◆ **WHAT THIS TASK INVOLVES**:
Collect every line in the data below that contains the word "sketchPlane". Case counts, so only lines where the capital and small letters match count.
## begin RECORD EXTRACTS
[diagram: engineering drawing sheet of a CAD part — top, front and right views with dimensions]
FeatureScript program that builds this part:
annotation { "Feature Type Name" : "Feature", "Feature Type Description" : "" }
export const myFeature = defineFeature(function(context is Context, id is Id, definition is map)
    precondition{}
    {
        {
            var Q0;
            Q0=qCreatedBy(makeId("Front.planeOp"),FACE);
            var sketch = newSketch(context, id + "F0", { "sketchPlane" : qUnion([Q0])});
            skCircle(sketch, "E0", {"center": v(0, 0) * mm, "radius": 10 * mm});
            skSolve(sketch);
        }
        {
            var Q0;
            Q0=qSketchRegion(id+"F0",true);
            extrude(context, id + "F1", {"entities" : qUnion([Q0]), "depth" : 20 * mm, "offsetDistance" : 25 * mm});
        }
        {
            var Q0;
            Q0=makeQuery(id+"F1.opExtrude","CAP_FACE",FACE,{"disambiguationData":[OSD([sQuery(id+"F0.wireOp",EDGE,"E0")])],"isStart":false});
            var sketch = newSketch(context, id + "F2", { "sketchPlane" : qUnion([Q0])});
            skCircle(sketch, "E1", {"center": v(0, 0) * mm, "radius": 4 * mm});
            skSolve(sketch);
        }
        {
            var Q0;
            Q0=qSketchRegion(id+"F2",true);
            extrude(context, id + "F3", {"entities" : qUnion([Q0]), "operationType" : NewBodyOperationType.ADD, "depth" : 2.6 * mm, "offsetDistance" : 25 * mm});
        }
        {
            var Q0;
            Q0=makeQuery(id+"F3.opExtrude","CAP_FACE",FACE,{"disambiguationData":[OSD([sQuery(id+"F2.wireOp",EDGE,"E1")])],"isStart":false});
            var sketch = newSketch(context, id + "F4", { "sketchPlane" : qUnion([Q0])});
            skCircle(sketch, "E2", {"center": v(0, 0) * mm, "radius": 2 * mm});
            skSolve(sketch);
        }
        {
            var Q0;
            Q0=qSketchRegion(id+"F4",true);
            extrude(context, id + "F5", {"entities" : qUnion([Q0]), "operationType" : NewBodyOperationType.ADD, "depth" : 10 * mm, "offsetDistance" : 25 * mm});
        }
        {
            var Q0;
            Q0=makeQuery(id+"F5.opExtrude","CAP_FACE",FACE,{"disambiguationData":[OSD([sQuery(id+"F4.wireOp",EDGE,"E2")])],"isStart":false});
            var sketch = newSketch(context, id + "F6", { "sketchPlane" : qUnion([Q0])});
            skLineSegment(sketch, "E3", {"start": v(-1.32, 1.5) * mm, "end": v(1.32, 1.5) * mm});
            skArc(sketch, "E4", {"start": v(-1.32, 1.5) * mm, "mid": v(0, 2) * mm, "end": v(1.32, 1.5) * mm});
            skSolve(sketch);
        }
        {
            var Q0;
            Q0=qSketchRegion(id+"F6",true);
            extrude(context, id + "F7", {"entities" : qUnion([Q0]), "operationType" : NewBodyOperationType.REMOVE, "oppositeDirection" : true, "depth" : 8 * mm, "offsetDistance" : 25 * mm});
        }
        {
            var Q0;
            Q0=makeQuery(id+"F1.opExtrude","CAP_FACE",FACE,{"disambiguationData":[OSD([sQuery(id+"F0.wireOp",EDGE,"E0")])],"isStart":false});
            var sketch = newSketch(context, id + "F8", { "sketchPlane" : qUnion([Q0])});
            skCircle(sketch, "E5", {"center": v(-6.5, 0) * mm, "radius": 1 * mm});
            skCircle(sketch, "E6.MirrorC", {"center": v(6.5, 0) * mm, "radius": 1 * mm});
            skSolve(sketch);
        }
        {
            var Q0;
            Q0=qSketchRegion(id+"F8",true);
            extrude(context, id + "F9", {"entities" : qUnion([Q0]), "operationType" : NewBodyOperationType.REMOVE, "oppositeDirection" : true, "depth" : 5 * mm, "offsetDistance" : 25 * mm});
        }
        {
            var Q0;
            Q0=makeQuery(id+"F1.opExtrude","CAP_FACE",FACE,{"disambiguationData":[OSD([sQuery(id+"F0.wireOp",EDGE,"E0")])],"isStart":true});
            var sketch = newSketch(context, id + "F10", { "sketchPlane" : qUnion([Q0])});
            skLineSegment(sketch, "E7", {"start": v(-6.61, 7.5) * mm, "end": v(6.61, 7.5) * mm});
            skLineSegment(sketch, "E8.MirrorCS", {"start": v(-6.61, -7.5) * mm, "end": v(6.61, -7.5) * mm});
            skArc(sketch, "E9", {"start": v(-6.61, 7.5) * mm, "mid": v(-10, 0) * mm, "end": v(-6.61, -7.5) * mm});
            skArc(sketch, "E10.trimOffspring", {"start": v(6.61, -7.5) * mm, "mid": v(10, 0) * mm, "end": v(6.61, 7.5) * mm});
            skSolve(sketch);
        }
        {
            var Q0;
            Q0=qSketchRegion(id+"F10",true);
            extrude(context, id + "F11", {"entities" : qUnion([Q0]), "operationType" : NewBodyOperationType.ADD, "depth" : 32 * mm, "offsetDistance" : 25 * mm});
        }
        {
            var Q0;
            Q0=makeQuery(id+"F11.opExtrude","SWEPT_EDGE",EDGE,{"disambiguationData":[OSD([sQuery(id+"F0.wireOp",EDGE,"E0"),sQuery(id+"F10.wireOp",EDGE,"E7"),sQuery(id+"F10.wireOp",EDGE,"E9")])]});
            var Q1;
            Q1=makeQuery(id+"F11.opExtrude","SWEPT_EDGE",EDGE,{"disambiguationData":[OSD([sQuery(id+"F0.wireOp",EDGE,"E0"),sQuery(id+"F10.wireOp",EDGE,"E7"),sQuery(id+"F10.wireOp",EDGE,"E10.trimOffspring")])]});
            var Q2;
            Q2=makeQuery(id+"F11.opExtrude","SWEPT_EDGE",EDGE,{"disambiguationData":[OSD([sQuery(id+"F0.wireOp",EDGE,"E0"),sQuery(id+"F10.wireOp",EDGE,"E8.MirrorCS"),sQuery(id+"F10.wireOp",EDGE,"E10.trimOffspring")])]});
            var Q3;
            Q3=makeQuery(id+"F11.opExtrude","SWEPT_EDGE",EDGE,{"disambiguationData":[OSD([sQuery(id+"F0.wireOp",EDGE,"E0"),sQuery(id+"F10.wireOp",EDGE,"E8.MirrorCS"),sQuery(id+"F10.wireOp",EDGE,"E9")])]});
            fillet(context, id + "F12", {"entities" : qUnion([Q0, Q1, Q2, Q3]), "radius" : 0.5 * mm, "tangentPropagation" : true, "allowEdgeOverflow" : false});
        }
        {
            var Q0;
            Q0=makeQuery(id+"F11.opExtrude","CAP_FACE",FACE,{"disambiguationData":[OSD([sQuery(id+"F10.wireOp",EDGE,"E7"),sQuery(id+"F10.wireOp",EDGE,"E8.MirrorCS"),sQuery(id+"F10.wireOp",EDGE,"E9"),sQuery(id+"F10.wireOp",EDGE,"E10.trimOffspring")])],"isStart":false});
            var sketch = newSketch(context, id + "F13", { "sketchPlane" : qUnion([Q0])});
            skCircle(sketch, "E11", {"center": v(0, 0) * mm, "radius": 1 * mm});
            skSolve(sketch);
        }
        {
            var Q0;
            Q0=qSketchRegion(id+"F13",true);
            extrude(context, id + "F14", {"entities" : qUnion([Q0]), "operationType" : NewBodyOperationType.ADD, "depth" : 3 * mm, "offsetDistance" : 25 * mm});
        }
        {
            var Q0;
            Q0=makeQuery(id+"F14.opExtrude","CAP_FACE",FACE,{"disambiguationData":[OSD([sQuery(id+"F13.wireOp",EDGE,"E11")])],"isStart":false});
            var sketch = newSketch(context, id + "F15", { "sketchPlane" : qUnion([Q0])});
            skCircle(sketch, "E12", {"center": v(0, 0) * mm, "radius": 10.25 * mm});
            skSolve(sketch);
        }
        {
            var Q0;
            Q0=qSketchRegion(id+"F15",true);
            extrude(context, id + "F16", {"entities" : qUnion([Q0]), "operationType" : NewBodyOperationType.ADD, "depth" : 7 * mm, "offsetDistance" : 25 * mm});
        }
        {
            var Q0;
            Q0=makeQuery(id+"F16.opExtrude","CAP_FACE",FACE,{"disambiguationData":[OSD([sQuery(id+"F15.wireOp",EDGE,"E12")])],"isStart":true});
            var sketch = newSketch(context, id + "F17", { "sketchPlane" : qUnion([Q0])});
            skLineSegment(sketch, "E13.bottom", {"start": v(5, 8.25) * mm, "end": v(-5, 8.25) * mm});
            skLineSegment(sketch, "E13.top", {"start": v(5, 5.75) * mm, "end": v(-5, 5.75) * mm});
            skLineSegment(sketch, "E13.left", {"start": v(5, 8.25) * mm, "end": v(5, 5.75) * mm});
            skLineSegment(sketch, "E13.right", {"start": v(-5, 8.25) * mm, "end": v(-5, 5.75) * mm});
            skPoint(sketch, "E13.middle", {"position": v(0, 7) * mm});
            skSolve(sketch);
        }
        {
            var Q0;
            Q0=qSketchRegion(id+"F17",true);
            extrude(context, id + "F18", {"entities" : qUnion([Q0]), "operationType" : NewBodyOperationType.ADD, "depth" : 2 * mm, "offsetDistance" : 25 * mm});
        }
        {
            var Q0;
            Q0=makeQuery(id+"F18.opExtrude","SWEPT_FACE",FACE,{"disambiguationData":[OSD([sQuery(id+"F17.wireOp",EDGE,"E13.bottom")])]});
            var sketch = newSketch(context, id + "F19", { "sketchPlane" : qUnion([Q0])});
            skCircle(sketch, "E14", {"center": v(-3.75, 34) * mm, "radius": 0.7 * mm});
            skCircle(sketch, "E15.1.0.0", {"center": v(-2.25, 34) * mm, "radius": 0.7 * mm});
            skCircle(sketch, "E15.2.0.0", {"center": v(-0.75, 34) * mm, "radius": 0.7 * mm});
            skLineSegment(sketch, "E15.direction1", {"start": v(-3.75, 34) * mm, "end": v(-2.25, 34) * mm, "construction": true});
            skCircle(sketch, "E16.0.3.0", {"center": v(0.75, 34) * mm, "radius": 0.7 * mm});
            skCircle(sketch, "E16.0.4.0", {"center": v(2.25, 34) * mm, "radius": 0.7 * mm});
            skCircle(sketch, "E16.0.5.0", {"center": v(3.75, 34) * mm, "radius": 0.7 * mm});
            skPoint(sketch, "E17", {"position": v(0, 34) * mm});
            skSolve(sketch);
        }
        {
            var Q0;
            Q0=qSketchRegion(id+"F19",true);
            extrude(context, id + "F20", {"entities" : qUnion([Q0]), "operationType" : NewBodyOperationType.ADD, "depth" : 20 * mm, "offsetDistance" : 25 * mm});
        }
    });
## end RECORD EXTRACTS
◆ **PROBLEM SOLUTION**:
            var sketch = newSketch(context, id + "F0", { "sketchPlane" : qUnion([Q0])});
            var sketch = newSketch(context, id + "F2", { "sketchPlane" : qUnion([Q0])});
            var sketch = newSketch(context, id + "F4", { "sketchPlane" : qUnion([Q0])});
            var sketch = newSketch(context, id + "F6", { "sketchPlane" : qUnion([Q0])});
            var sketch = newSketch(context, id + "F8", { "sketchPlane" : qUnion([Q0])});
            var sketch = newSketch(context, id + "F10", { "sketchPlane" : qUnion([Q0])});
            var sketch = newSketch(context, id + "F13", { "sketchPlane" : qUnion([Q0])});
            var sketch = newSketch(context, id + "F15", { "sketchPlane" : qUnion([Q0])});
            var sketch = newSketch(context, id + "F17", { "sketchPlane" : qUnion([Q0])});
            var sketch = newSketch(context, id + "F19", { "sketchPlane" : qUnion([Q0])});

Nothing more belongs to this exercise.